102. The method of claim 100, wherein the target gene is GYS1.

103. The method of claim 102, wherein the GYS1 has a mutation.

104. The method of claims 100-103, wherein the reduced target genes and proteins result in a reduction in glycogen.

105. The method of claim 104, wherein the glycogen reduction results in an improvement in a disease state, such as pompe disease and any glycogen storage disease.

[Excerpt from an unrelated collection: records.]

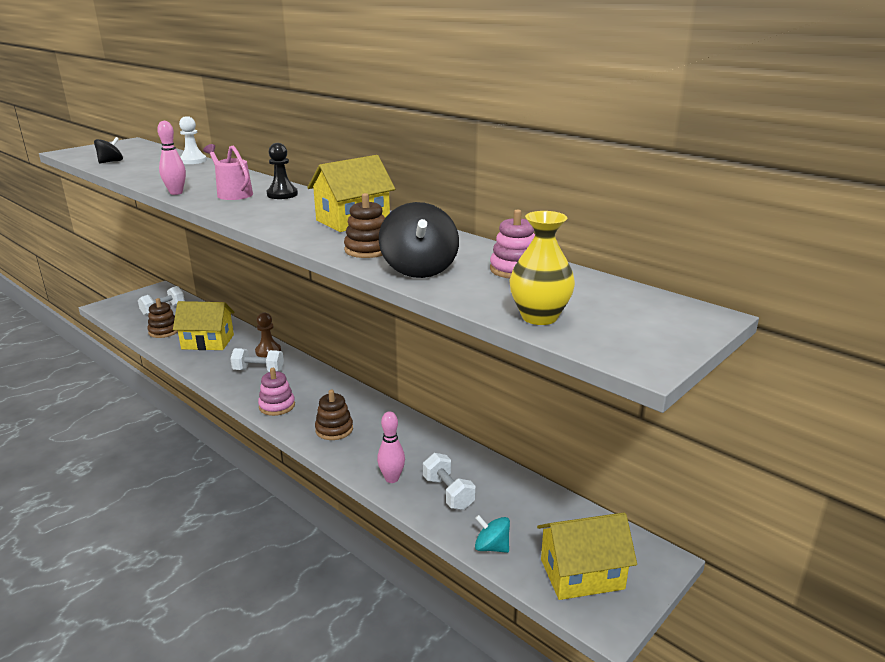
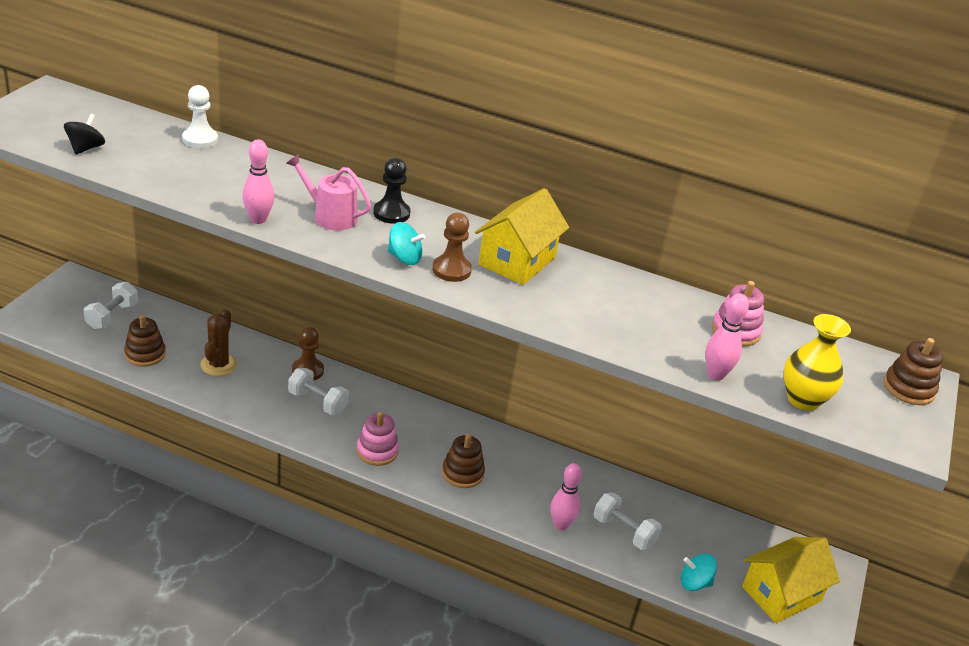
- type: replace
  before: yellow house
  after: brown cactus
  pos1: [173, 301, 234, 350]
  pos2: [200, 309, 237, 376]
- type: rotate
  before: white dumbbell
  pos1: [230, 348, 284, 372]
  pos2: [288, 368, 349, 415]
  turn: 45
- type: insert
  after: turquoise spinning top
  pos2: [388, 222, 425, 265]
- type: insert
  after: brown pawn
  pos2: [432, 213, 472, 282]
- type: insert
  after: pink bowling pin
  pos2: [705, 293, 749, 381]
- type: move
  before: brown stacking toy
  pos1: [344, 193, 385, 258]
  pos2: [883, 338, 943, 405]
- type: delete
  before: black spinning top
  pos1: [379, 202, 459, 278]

106. The method of claims 91-93, wherein the glycogen storage disease is selected from the group consisting of: the symptoms include a deficiency in either koris or fobrosis (GSD 3, glycogen debranching enzyme (AGL), macdelid (GSD 5, myoglycogen Phosphorylase (PYGM), type II diabetes/diabetic nephropathy, aldolase a deficiency in GSD12, raffinosis, hypoxia, anderson disease (GSD 4, glycogen debranching enzyme (GBE 1), tarry disease (GSD 7, myophosphofructokinase (PFKM) deficiency), adult glucan, glycogen synthase (GYS 2) deficiency (GSD 0), glucose-6-phosphatase (G6 PC/SLC37 A4) deficiency (GSD 1, feng Jier G), helson's disease (GSD 6, hepato-Phosphorylase (PYGL) or phosphoglycerate mutase (PGAM 2), phosphorylase kinase (PHKB/PHKG 2/PHKA 1) deficiency (GSD 9), phosphoglycerate kinase (pgd 2), phosphoglycerate kinase (pgd 10), dysglucurokinase (GSD 1) deficiency in G6PC/SLC37 A4), and (GSD 1-gld 1, G1-45G 2 deficiency (gld 1).